Software Engineering is no such thing...

Last Tuesday I went to my godfather's funeral, it was a small, thoughtful ceremony filled with former colleagues and friends most of whom were engineers of one sort or another.

Uncle Pete was a Civil Engineer for 40 years and the celebrant reminded us of a few of the places and projects he'd worked on - London's Jubilee underground line, the Channel Tunnel, as well as projects in Taiwan, the Seychelles and Dubai; I was struck by how monumental his legacy is and how those projects have changed the lives of millions.

I also remembered a conversation I had with him about 10 years ago when we discussed the differences between his working world and mine...

There are lots of outlandish job titles in our business - DevOps Ninja, Database Wizard, even Digital Prophet; but none so inappropriate as Software Engineer.

Civil Engineers, and most other engineering types, really do understand their world. If you ask them to build a bridge, dam, tunnel, or even a gearbox, they will give you two or three (at most) options depending on the environment and circumstances; Concrete or Steel; Tunnel Borers or Cut & Fill and so on and, critically, if you ask a different engineer you'll get very much the same proposals. They are experts in what works and their projects stand the test of time.

I think this is partly because they've been around for a century or two and, also, because when things don't work it tends to get noticed!

Software development is not like that - projects are frequently abandoned or truncated, even the longest serving enterprise systems rarely last more than a decade, failures are expected and tolerated and all this goes largely unnoticed (at least until quite recently).

Engineering implies a level of knowledge and commonly accepted best practice expertise that Software today can only aspire to; you only have to ask 3 different developers to build an interface between systems to get 4, 5 or 15 utterly different proposals, each involving that individual's pet approach (or even language). And that's before you consider the influence of fashion on development (Hands-up everyone who ported existing, working systems to Java in ~2002 to get a J2EE bumper-sticker to satisfy their Chief Exec)...
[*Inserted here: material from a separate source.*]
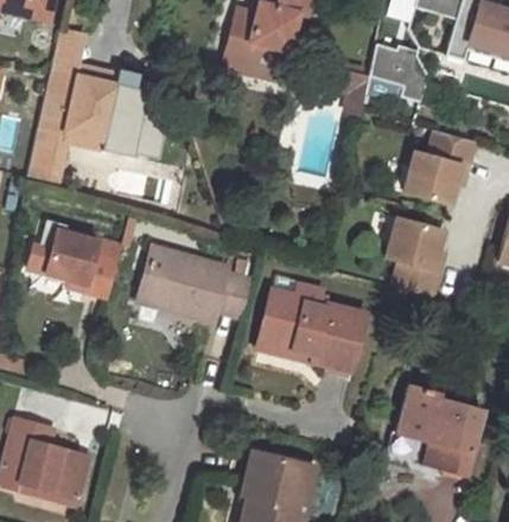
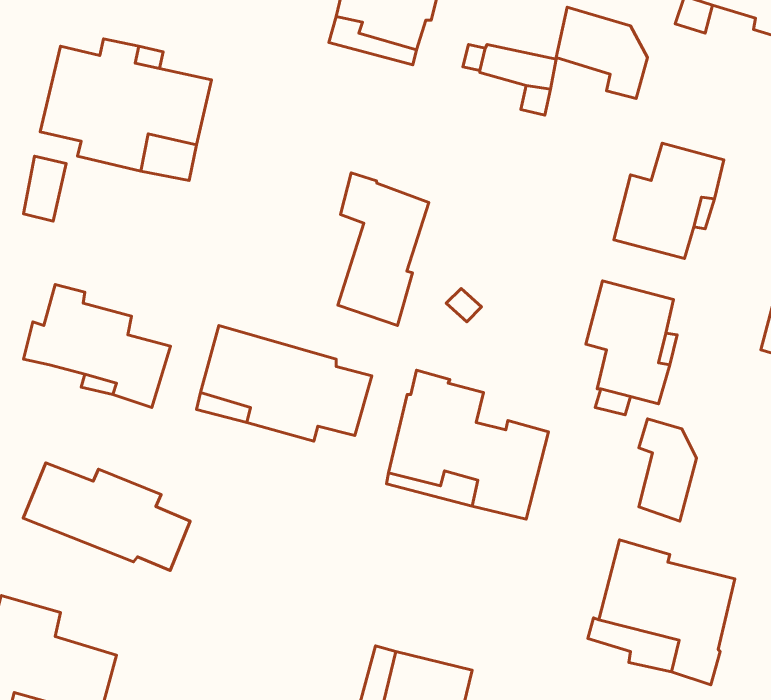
building: none -> [338,173,429,326]
building: none -> [639,419,696,521]
building: none -> [23,463,190,570]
Software development and the IT industry in general is still at the Artisan or Craft stage; we have highly skilled people delivering wonderful things that future generations may well look back at with amazement, but we are not yet Engineers. Software has not yet had a Brunel, Telford or Stevenson (or even a Wolfe-Barry) to set our industry on that path and we are decades, at least, away from building anything as long-lasting and elegantly functional as a 'proper' engineer does.

RIP

Engineers give guarantees: "this thing breaks, you come and sue me." Coders give liability waivers: "don't care what this piece of code does, you will never blame me." That's all you need to know, basically.